Newspaper. Providence Daily Journal, Providence, R.I. January 2, 1863 and January 3, 1863. 4 pp., 20½ x 26 in. Ex-New York Society Library.
The Emancipation Proclamation was the single most important act of Lincoln’s presidency. Its text reveals the major themes of the Civil War: the importance of slavery to the war effort on both sides; the courting of border states; Lincoln’s hopes that the rebellious states could somehow be convinced to reenter the Union; the role of black soldiers; Constitutional and popular constraints on emancipation; the place of African Americans in the United States, and America’s place in a worldwide movement toward the abolition of slavery. In sounding the death knell for slavery and the “Slave power,” the President took a decisive stand on the most contentious issue in American history, and the United States joined other western nations in embracing a future of free labor.
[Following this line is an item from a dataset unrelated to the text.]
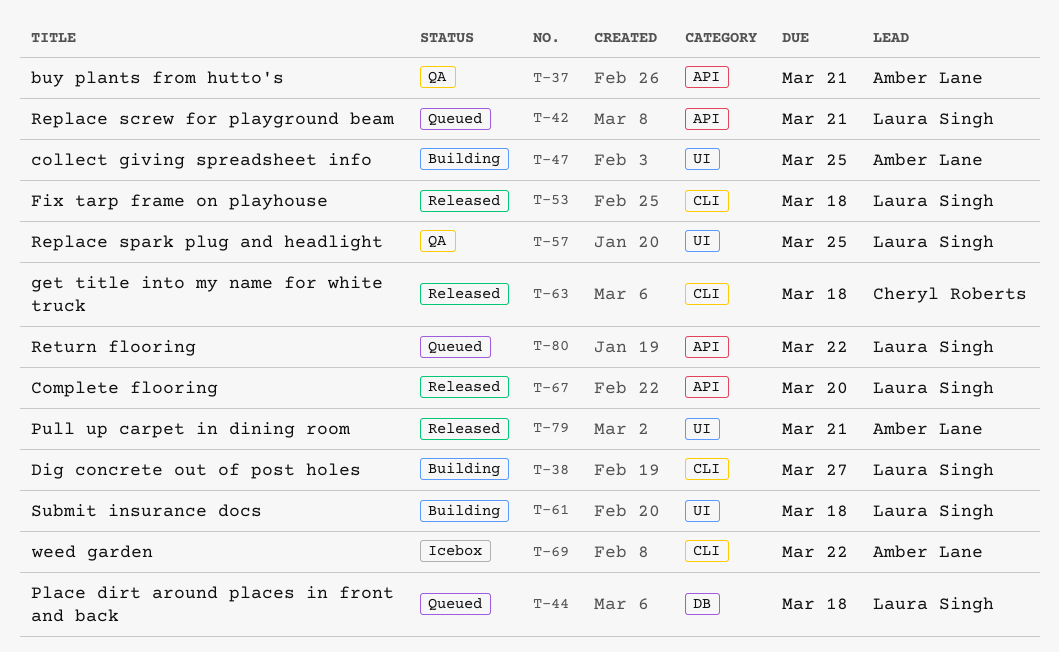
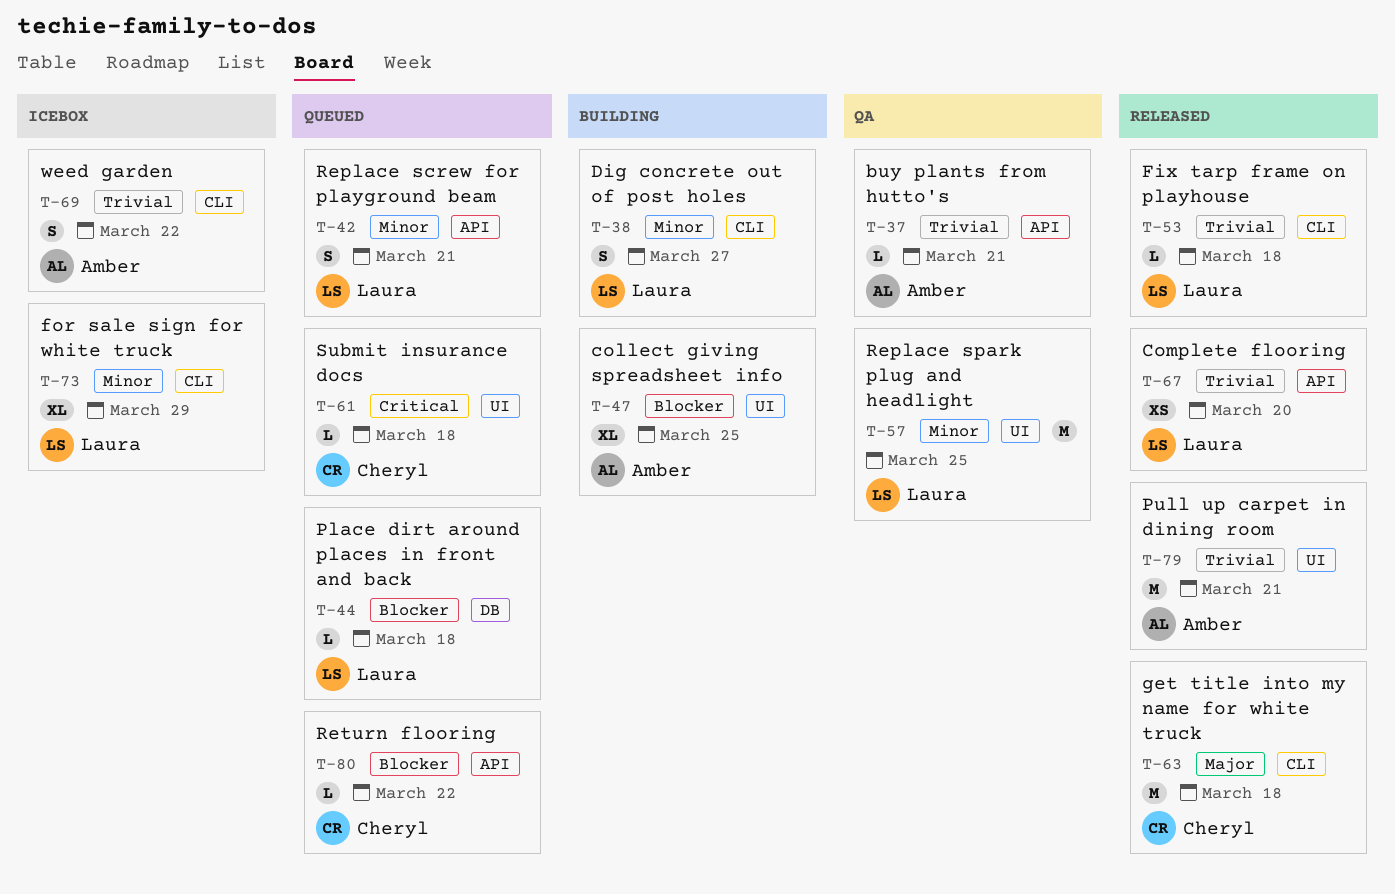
T-61, status: Building -> Queued
T-61, owner: Laura Singh -> Cheryl Roberts
T-73: none -> present
T-80, owner: Laura Singh -> Cheryl Roberts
In addition to the moral impact of this “sincerely believed…act of justice,” the Proclamation aided the Union cause tangibly and decisively. Because it focused on territory still held by the Confederacy, only small numbers of slaves (compared to the total slave population) were immediately freed. However, the Proclamation deprived the South of essential labor by giving all slaves a reason to escape to Union lines. Failing that, it freed slaves immediately upon the Union Army’s occupation of Confederate territory. The Proclamation also encouraged the enlistment of black soldiers, who made a crucial contribution to the Union war effort. Moreover, England and France, who had already abolished slavery, were restrained from supporting the Confederacy, which would have been in their own economic interests. Lincoln summed up the Proclamation’s importance in 1864: “no human power can subdue this rebellion without using the Emancipation lever as I have done.”
The January 3 issue prints Frederick Douglass’s reaction to the announcement.